Oh, but there’s more. The Lincoln assassination is told by noting that one of the Booth conspirators was "Prussian-born," the Petersen House where Lincoln was taken after the shooting was "owned by a German-born immigrant tailor," and among the doctors who tended to him was "a Jewish ophthalmologist born in Russia."

It becomes unclear in these stories what, if anything, Holzer is trying to say exactly, other than just pointing out coincidences that happen to involve immigrants, but have nothing to do with Lincoln’s feelings about immigrants or positions on immigration. It just reads like a litany of trivia, of all the instances where Lincoln happened to cross paths with people who were natives of other countries. It becomes kind of silly and distracts from the story, but also exposes the fact that there just might not be enough story to tell without them.

The first portion of the last chapter finally digs into the details surrounding Lincoln’s call for encouraging immigration in his 1863 message, and the ensuing debates about whether government financing of immigrants' journeys would attract “undesirables,” the suspicions overseas that it was all part of a plot to lure immigrants to America only to enlist them into the armed forces, and the cynicism that immigrants were being brought in as "replacements" for laborers who were killed in the war. This is the basis for the whole book, but there’s not much there that couldn’t have been thoroughly covered in an article without most of what preceded it.

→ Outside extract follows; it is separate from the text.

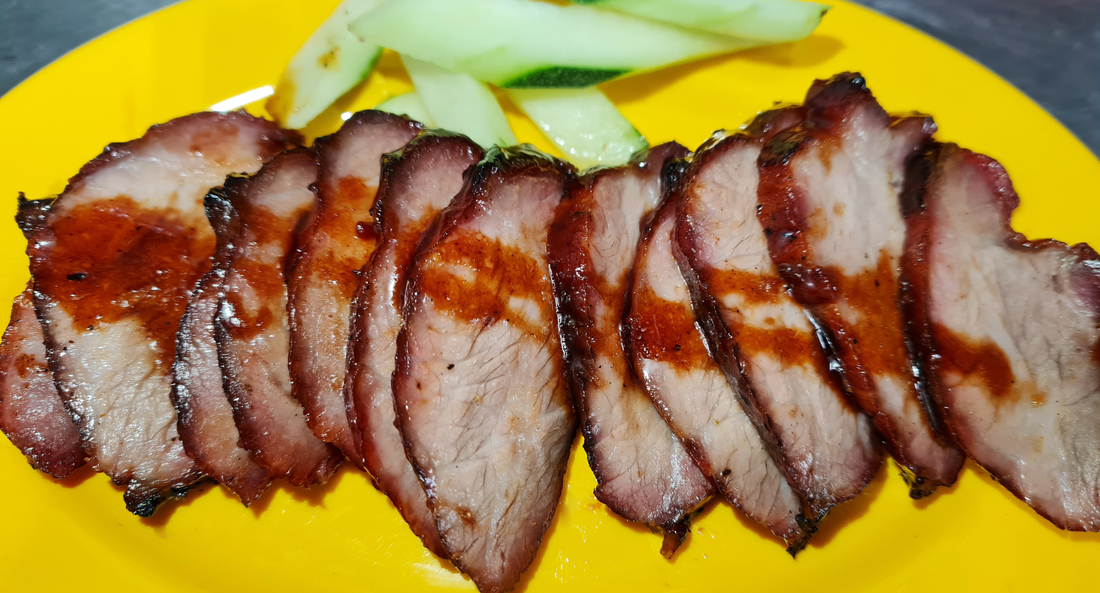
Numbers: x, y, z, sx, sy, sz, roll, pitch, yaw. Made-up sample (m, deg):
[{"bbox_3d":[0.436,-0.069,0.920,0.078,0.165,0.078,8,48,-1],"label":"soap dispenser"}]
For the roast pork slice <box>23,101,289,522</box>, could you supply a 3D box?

Holzer ends with the soaring conclusion that Lincoln’s rejection of nativism and destruction of slavery "had helped preserve the Union and set the country on a path to an expanded citizenry with expanded rights." This is followed by a weak attempt to connect progress on race with progress on immigration from then to now, by linking Lincoln and Obama (I won’t spoil the ending by quoting the clumsy concluding sentence), which is then followed by a tacked-on epilogue on “whatever happened to” everyone else mentioned in the book.

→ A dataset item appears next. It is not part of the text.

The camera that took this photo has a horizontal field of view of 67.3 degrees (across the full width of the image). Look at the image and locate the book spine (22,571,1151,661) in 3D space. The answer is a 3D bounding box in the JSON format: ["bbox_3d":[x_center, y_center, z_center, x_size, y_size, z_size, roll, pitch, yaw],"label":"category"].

So aside from the silly coincidental stories, the various immigrant-related themes explored in the book are fine on their own, but they don’t fully come together. The importance of Lincoln supporting increased immigration seems a good starting point, but the facts that Lincoln happened to know a lot of immigrants, courted their support politically, and benefited from their service in the Civil War, don’t support the main thesis so much as they are merely adjacent to it. There’s no evidence cited that any of these adjacent facts informed his decision to call for increased immigration, or that his call for increased immigration helped him politically in any way. Nor is there an attempt made to do what would seem obvious in a book about an issue that’s as relevant now as then, by examining “what we can learn from Lincoln’s immigration policy as we grapple with that very issue today.”

While some often ask “do we really need another book about Lincoln?” I tend to be on the side of “there can never be too many books about Lincoln.” But this may simply have been too narrow a topic to warrant one more.